Abbeydale Stadium
- Interactive map of Abbeydale Stadium
- Location: Dore, South Yorkshire, England
- Coordinates: 53°19′35″N 1°31′14″W﻿ / ﻿53.32639°N 1.52056°W
- Capacity: 3,300 (100 seats)

Construction
- Opened: 1921; 105 years ago

Tenants
- Sheffield Collegiate Cricket Club Sheffield RUFC Sheffield F.C. (1921–1988) Derbyshire County Cricket Club (1946–1947) Yorkshire County Cricket Club (1974–1996)

= Abbeydale Park =

Sports venue in Dore, South Yorkshire, England

Abbeydale Park is a sports venue in Dore, South Yorkshire, England. It is unusual in having hosted home games for two different county cricket teams.

==History==
The Park first opened for cricket in 1921, with the first pavilion being completed the following year. Its first tenant was the Sheffield Collegiate Cricket Club. The ground was in Derbyshire until the county boundary was redrawn in 1934, and Derbyshire County Cricket Club played two first-class matches there in 1946 and 1947.
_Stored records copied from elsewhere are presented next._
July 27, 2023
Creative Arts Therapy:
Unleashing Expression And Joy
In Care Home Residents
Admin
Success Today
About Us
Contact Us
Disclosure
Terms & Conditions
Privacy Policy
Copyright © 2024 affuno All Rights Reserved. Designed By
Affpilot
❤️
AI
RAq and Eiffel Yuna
With the closure of Bramall Lane to cricket, Yorkshire County Cricket Club began playing at the venue in 1974, and continued regular matches until 1996. In 2007, the club returned to the ground for some second team games.

In addition to cricket, football was also played at the Park, with Sheffield F.C., the oldest football club in the world, playing there from September 1921 until 1988. Argentina and Switzerland both trained at the ground during the 1966 World Cup.

The park is now home to a variety of sports, including squash, hockey, badminton, table tennis, racketball, bowls, and rugby in addition to cricket.

==Rugby ground==
Abbeydale Park is home to Sheffield RUFC (formed 1902) who have been based in the area since 1919. The rugby club are situated in the southern half of the complex and share their facilities with the cricket teams. Facilities include a large club-house and bar, pitches for both cricket and rugby union, a stand and floodlights to ensure matches can be played throughout the winter. There is also a choice of two car parks at the complex.

In the 1990s the ground capacity was listed as 1,100 with 100 seated in the stand. This now seems very conversative and is more likely to be around 3,300 (100 seated), with larger crowds achieved when Rotherham Titans used the ground for RFU Championship semi-final play-off games in 2014 and 2015 and saw attendances of 3,267 and 3,227 respectively. In recent years Sheffield achieved an attendance of 1,820 for their derby game in National League 2 North against city rivals Sheffield Tigers on 23 December 2017.

==Sheffield Collegiate Cricket Club==
Sheffield Collegiate Cricket Club have been playing cricket at Abbeydale Park since 1921. The cricket club was a mainstay of the Yorkshire Cricket League before its dissolution in 2014; it has since played in the Yorkshire South Premier League. The club is notable for producing two England Cricket captains, Joe Root and Michael Vaughan.